Word for word, restate the lines from the top of the records below through the line with "Student file of Belle Jones, a", both included, with no pictures in the result.

# [DATA TO EXAMINE]

[Start of Attachment]

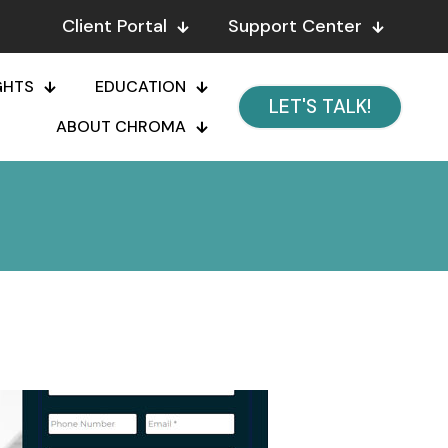
Client Portal
Support Center
GHTS
EDUCATION
LET'S TALK!
ABOUT CHROMA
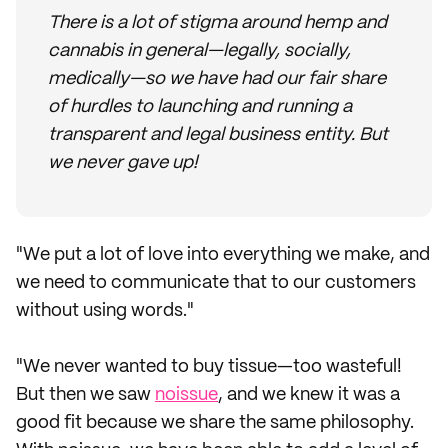
There is a lot of stigma around hemp and
cannabis in general—legally, socially,
medically—so we have had our fair share
of hurdles to launching and running a
transparent and legal business entity. But
we never gave up!
"We put a lot of love into everything we make, and
we need to communicate that to our customers
without using words."
"We never wanted to buy tissue—too wasteful!
But then we saw
noissue
, and we knew it was a
good fit because we share the same philosophy.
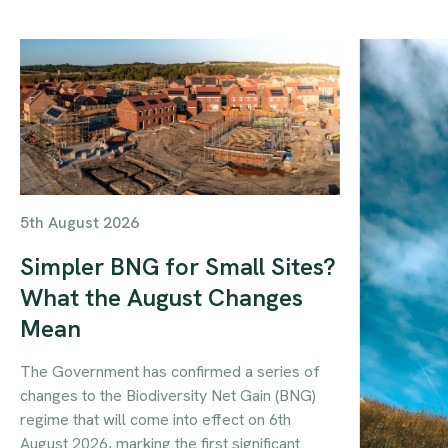
5th August 2026
Simpler BNG for Small Sites?
What the August Changes
Mean
The Government has confirmed a series of
changes to the Biodiversity Net Gain (BNG)
regime that will come into effect on 6th
August 2026, marking the first significant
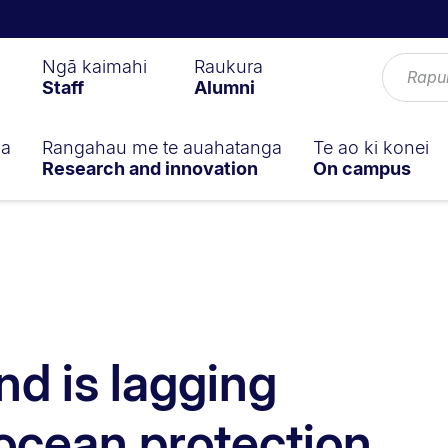
Ngā kaimahi
Raukura
Staff
Alumni
ga
Rangahau me te auahatanga
Te ao ki konei
Research and innovation
On campus
d is lagging
ocean protection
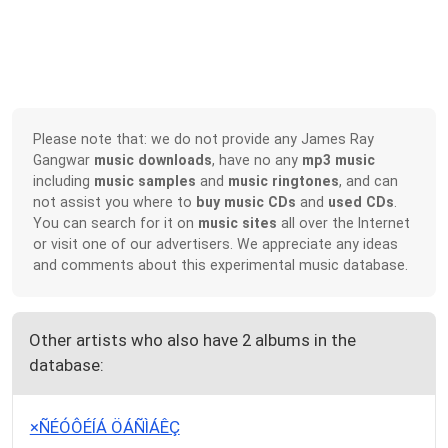
Please note that: we do not provide any James Ray
Gangwar
music downloads
, have no any
mp3 music
including
music samples
and
music ringtones
, and can
not assist you where to
buy music CDs
and
used CDs
.
You can search for it on
music sites
all over the Internet
or visit one of our advertisers. We appreciate any ideas
and comments about this experimental music database.
Other artists who also have 2 albums in the
database:
×ÑÉÓÔÉÍÁ ÖÁÑÌÁÊÇ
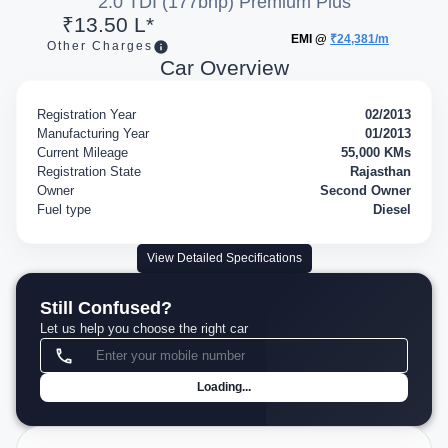
2.0 TDI (177bhp) Premium Plus
₹13.50 L*
EMI @
₹24,381/m
Other Charges
Car Overview
Registration Year
02/2013
Manufacturing Year
01/2013
Current Mileage
55,000 KMs
Registration State
Rajasthan
Owner
Second Owner
Fuel type
Diesel
View Detailed Specifications
Still Confused?
Let us help you choose the right car
Loading...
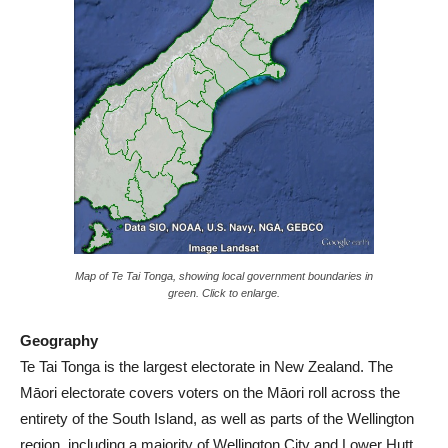
Map of Te Tai Tonga, showing local government boundaries in
green. Click to enlarge.
Geography
Te Tai Tonga is the largest electorate in New Zealand. The
Māori electorate covers voters on the Māori roll across the
entirety of the South Island, as well as parts of the Wellington
region, including a majority of Wellington City and Lower Hutt.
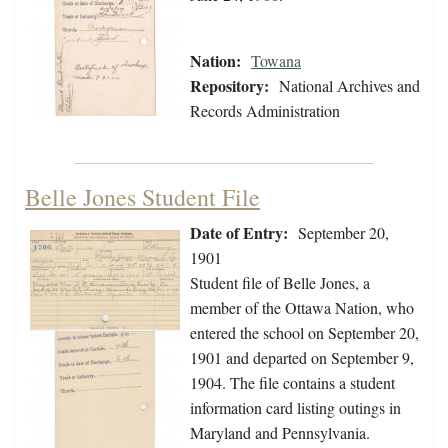
Nation:
Towana
Repository:
National Archives and
Records Administration
Belle Jones Student File
Date of Entry:
September 20,
1901
Student file of Belle Jones, a
member of the Ottawa Nation, who
entered the school on September 20,
1901 and departed on September 9,
1904. The file contains a student
information card listing outings in
Maryland and Pennsylvania.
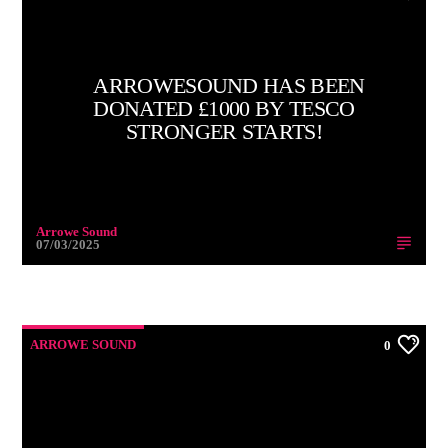
ARROWESOUND HAS BEEN
DONATED £1000 BY TESCO
STRONGER STARTS!
Arrowe Sound
07/03/2025
ARROWE SOUND
0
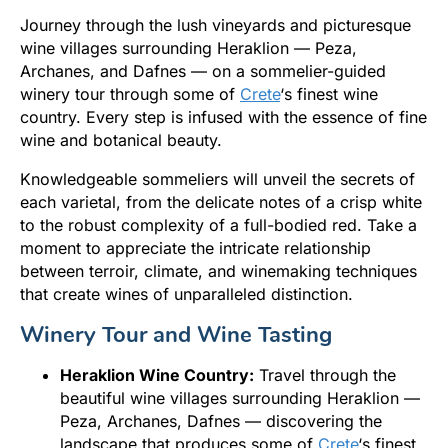
Journey through the lush vineyards and picturesque
wine villages surrounding Heraklion — Peza,
Archanes, and Dafnes — on a sommelier-guided
winery tour through some of
Crete
‘s finest wine
country. Every step is infused with the essence of fine
wine and botanical beauty.
Knowledgeable sommeliers will unveil the secrets of
each varietal, from the delicate notes of a crisp white
to the robust complexity of a full-bodied red. Take a
moment to appreciate the intricate relationship
between terroir, climate, and winemaking techniques
that create wines of unparalleled distinction.
Winery Tour and Wine Tasting
Heraklion Wine Country:
Travel through the
beautiful wine villages surrounding Heraklion —
Peza, Archanes, Dafnes — discovering the
landscape that produces some of
Crete
‘s finest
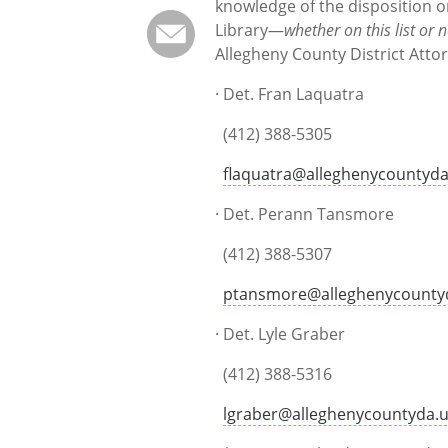
knowledge of the disposition o
Library—
whether on this list or n
Allegheny County District Attor
· Det. Fran Laquatra
(412) 388-5305
flaquatra@alleghenycountyda
· Det. Perann Tansmo
(412) 388-5307
ptansmore@alleghenycounty
· Det. Lyle Grabe
(412) 388-5316
lgraber@alleghenycountyda.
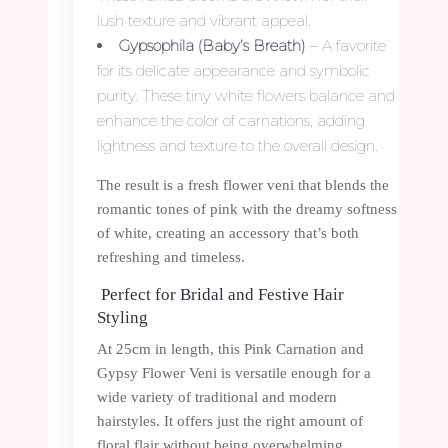
lush texture and vibrant appeal.
Gypsophila (Baby’s Breath)
– A favorite
for its delicate appearance and symbolic
purity. These tiny white flowers balance and
enhance the color of carnations, adding
lightness and texture to the overall design.
The result is a fresh flower veni that blends the
romantic tones of pink with the dreamy softness
of white, creating an accessory that’s both
refreshing and timeless.
Perfect for Bridal and Festive Hair
Styling
At 25cm in length, this Pink Carnation and
Gypsy Flower Veni is versatile enough for a
wide variety of traditional and modern
hairstyles. It offers just the right amount of
floral flair without being overwhelming.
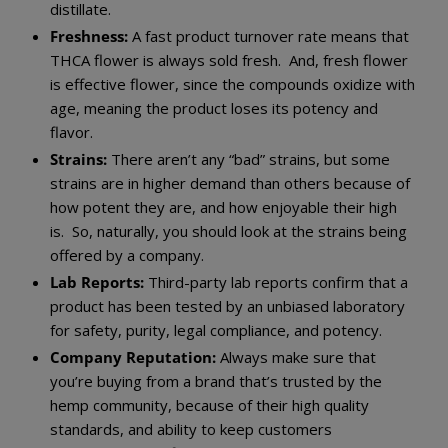
distillate.
Freshness:
A fast product turnover rate means that
THCA flower is always sold fresh. And, fresh flower
is effective flower, since the compounds oxidize with
age, meaning the product loses its potency and
flavor.
Strains:
There aren’t any “bad” strains, but some
strains are in higher demand than others because of
how potent they are, and how enjoyable their high
is. So, naturally, you should look at the strains being
offered by a company.
Lab Reports:
Third-party lab reports confirm that a
product has been tested by an unbiased laboratory
for safety, purity, legal compliance, and potency.
Company Reputation:
Always make sure that
you’re buying from a brand that’s trusted by the
hemp community, because of their high quality
standards, and ability to keep customers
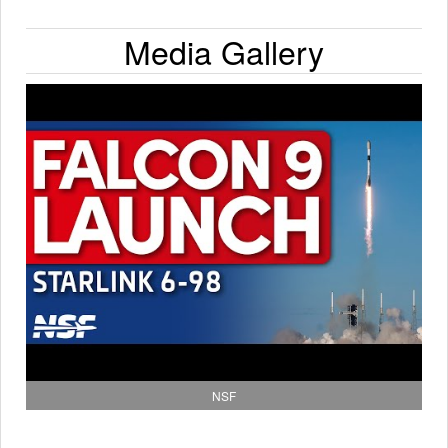
Media Gallery
NSF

[End of Attachment]

# [ANSWER AREA]
Client Portal
Support Center
GHTS
EDUCATION
LET'S TALK!
ABOUT CHROMA
There is a lot of stigma around hemp and
cannabis in general—legally, socially,
medically—so we have had our fair share
of hurdles to launching and running a
transparent and legal business entity. But
we never gave up!
"We put a lot of love into everything we make, and
we need to communicate that to our customers
without using words."
"We never wanted to buy tissue—too wasteful!
But then we saw
noissue
, and we knew it was a
good fit because we share the same philosophy.
5th August 2026
Simpler BNG for Small Sites?
What the August Changes
Mean
The Government has confirmed a series of
changes to the Biodiversity Net Gain (BNG)
regime that will come into effect on 6th
August 2026, marking the first significant
Ngā kaimahi
Raukura
Staff
Alumni
ga
Rangahau me te auahatanga
Te ao ki konei
Research and innovation
On campus
d is lagging
ocean protection
Please note that: we do not provide any James Ray
Gangwar
music downloads
, have no any
mp3 music
including
music samples
and
music ringtones
, and can
not assist you where to
buy music CDs
and
used CDs
.
You can search for it on
music sites
all over the Internet
or visit one of our advertisers. We appreciate any ideas
and comments about this experimental music database.
Other artists who also have 2 albums in the
database:
×ÑÉÓÔÉÍÁ ÖÁÑÌÁÊÇ
2.0 TDI (177bhp) Premium Plus
₹13.50 L*
EMI @
₹24,381/m
Other Charges
Car Overview
Registration Year
02/2013
Manufacturing Year
01/2013
Current Mileage
55,000 KMs
Registration State
Rajasthan
Owner
Second Owner
Fuel type
Diesel
View Detailed Specifications
Still Confused?
Let us help you choose the right car
Loading...
Map of Te Tai Tonga, showing local government boundaries in
green. Click to enlarge.
Geography
Te Tai Tonga is the largest electorate in New Zealand. The
Māori electorate covers voters on the Māori roll across the
entirety of the South Island, as well as parts of the Wellington
region, including a majority of Wellington City and Lower Hutt.
Nation:
Towana
Repository:
National Archives and
Records Administration
Belle Jones Student File
Date of Entry:
September 20,
1901
Student file of Belle Jones, a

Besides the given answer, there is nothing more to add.